== Source material

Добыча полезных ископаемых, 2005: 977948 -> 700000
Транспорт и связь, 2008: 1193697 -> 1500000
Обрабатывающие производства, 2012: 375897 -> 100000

====
== Source material

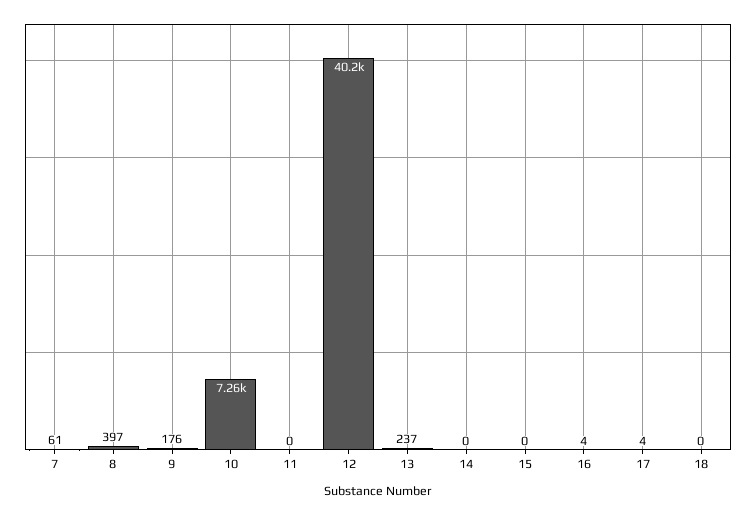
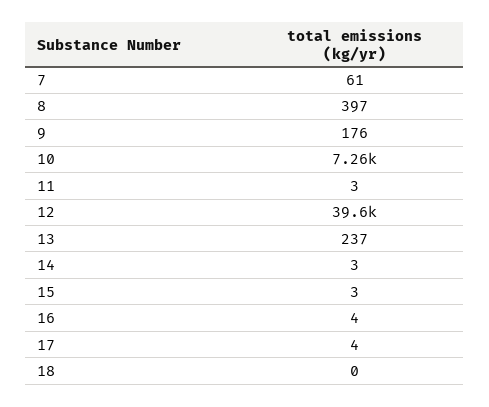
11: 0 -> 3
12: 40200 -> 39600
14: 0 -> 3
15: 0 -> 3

====

● **Your instructions**:
From the entries above, return exactly the line containing "Добыча полезных ископаемых, 2005: 977948", the line containing "Обрабатывающие производства, 2012: 375897", and all lines between, and nothing else.

● **Exercise answer**:
Добыча полезных ископаемых, 2005: 977948 -> 700000
Транспорт и связь, 2008: 1193697 -> 1500000
Обрабатывающие производства, 2012: 375897 -> 100000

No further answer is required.